<<<<
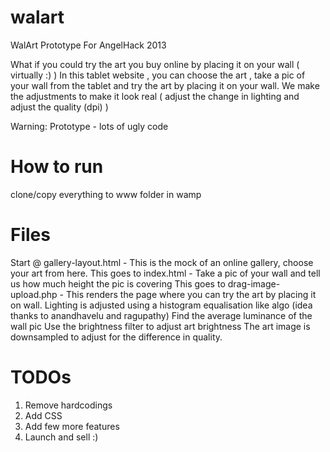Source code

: walart
======

WalArt Prototype For AngelHack 2013

What if you could try the art you buy online by placing it on your wall ( virtually :) )
In this tablet website , you can  choose the art , take a pic of your wall from the tablet and try the art by placing it on your wall.
We make the adjustments to make it look real ( adjust the change in lighting and adjust the quality (dpi) )

Warning: Prototype - lots of ugly code

How to run
==========
clone/copy everything to www folder in wamp

Files
=====
Start @ gallery-layout.html - This is the mock of an online gallery, choose your art from here.
This goes to index.html - Take a pic of your wall and tell us how much height the pic is covering
This goes to drag-image-upload.php - This renders the page where you can try the art by placing it on wall. 
	Lighting is adjusted using a histogram equalisation like algo (idea thanks to anandhavelu and ragupathy)
		Find the average luminance of the wall pic
		Use the brightness filter to adjust art brightness
	The art image is downsampled to adjust for the difference in quality.
	
TODOs
=====
1. Remove hardcodings
2. Add CSS
3. Add few more features
4. Launch and sell :)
>>>>
**Try it**
All of the entries above must be reproduced exactly, and no image may be included.

**Solution to the exercise**
Source code

: walart
======

WalArt Prototype For AngelHack 2013

What if you could try the art you buy online by placing it on your wall ( virtually :) )
In this tablet website , you can  choose the art , take a pic of your wall from the tablet and try the art by placing it on your wall.
We make the adjustments to make it look real ( adjust the change in lighting and adjust the quality (dpi) )

Warning: Prototype - lots of ugly code

How to run
==========
clone/copy everything to www folder in wamp

Files
=====
Start @ gallery-layout.html - This is the mock of an online gallery, choose your art from here.
This goes to index.html - Take a pic of your wall and tell us how much height the pic is covering
This goes to drag-image-upload.php - This renders the page where you can try the art by placing it on wall. 
	Lighting is adjusted using a histogram equalisation like algo (idea thanks to anandhavelu and ragupathy)
		Find the average luminance of the wall pic
		Use the brightness filter to adjust art brightness
	The art image is downsampled to adjust for the difference in quality.
	
TODOs
=====
1. Remove hardcodings
2. Add CSS
3. Add few more features
4. Launch and sell :)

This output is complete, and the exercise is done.